In other words, Los Angeles inhabitants are interesting because they live in an apparently endless fantasy world that is fabulously rich. However, they are also interesting because they are no more or less human than the reader who reads about them or the writer who tells their stories. This is what makes their stories truly interesting. The reader may envy their extreme wealth or how apparently easy it was to accumulate simply by being at a certain place at a certain time. But the reader should also be aware of the likelihood of this wealth to corrupt the individual or have other effects that may be unexpected and upsetting, precisely because they are human beings.

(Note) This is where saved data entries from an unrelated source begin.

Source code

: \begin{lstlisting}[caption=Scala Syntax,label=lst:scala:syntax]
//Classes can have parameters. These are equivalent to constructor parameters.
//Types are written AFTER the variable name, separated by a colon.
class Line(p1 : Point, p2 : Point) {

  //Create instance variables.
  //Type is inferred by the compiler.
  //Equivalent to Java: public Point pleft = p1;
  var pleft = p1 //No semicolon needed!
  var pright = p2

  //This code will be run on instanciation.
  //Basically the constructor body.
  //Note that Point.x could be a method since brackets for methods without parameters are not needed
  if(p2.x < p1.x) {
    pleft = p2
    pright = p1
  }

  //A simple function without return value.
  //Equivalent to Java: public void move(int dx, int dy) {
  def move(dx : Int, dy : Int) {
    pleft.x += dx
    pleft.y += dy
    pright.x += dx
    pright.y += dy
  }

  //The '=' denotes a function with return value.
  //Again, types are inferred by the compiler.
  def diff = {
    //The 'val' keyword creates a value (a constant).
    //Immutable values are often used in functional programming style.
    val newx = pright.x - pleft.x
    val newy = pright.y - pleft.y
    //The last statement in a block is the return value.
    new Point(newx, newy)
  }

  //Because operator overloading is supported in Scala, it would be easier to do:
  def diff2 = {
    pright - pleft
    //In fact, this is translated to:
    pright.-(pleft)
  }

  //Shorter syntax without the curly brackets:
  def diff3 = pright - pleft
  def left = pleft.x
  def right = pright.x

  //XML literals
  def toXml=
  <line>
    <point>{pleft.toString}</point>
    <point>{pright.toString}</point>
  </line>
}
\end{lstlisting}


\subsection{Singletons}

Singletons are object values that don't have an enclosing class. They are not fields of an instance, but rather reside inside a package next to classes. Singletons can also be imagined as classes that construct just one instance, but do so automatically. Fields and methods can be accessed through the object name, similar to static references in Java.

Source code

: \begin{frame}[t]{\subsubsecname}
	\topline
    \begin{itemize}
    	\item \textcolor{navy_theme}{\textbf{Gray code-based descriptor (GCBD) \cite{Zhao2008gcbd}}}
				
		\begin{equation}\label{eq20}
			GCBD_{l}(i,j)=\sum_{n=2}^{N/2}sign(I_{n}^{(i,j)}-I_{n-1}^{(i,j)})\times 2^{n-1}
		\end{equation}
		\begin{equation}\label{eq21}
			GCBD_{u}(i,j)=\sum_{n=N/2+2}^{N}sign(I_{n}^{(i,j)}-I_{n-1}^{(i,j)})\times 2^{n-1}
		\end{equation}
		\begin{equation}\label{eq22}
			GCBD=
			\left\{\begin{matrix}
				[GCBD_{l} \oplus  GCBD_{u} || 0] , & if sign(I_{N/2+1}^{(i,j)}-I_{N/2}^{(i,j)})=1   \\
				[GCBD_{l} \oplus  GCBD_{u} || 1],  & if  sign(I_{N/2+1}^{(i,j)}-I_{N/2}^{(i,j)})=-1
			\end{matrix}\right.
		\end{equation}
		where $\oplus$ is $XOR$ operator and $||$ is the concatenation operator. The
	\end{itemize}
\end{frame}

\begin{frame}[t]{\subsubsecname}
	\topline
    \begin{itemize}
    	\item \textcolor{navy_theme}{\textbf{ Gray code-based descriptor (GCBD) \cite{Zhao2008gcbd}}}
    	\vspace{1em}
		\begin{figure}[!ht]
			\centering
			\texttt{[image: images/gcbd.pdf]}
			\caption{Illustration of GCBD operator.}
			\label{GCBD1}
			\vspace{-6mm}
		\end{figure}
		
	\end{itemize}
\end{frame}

The reader should be aware that, despite the wealth of these individuals and how they came by it, they are nonetheless still subject to humanity, pain, loss, and a wealth of other emotions. No amount of wealth changes this.

JAMES M. CAIN, "PARADISE" (1933)

"These people, in one way or another, are all exiles. They have come here recently, and their hearts are really in the places that they left. Thus, if they do not do as much visiting with each other as you see in other parts of the country, or the gossiping that goes with visiting, they do have the quick friendliness that exiles commonly show, and I must say it is most agreeable." (p. 112).

In this extract from Cain's work, the reader can begin to understand the deeper differences between Los Angeles inhabitants and those from the rest of the country, and perhaps why the wealth of this part of the world is so important to these people. Cain refers to them as "exiles," which connects to Lewis's concept of the "emigre community." They are, in fact, strangers who have brought with them vast wealth as a means of cultivating roots in their new world.

The question is whether this has truly worked, or if it is simply a veneer to hide the deeper-lying alienation that these people feel. Cain seems to think so. Nevertheless, this sense of alienation makes the stories of these people all the more interesting. They remain human, but gain an extra dimension; the fantasy they seem to live in the lap of luxury is related to the fact that their lives are not in fact what one may call "real." To make up for this, they project an image of fabulous wealth, while at the same time experiencing life as everyone else would; with a sense of loss. When losing a dear friend, lover, or family member, it is as if the loss they already feel intensifies, which could make for very good fiction.

CONCLUSION

Certainly, Los Angeles is a city that is inhabited by a wide array of human beings. Some are rich, others poor, some are homosexual and others are illegal aliens. All the experiences mentioned above entails some sort of suffering. Even those who are part and parcel of the artificial world of the wealthy access, at some point, what it is to be human by means of their suffering. The wide diversity of lives and beings in this city is what makes this suffering all the more meaningful, because it serves a uniting function.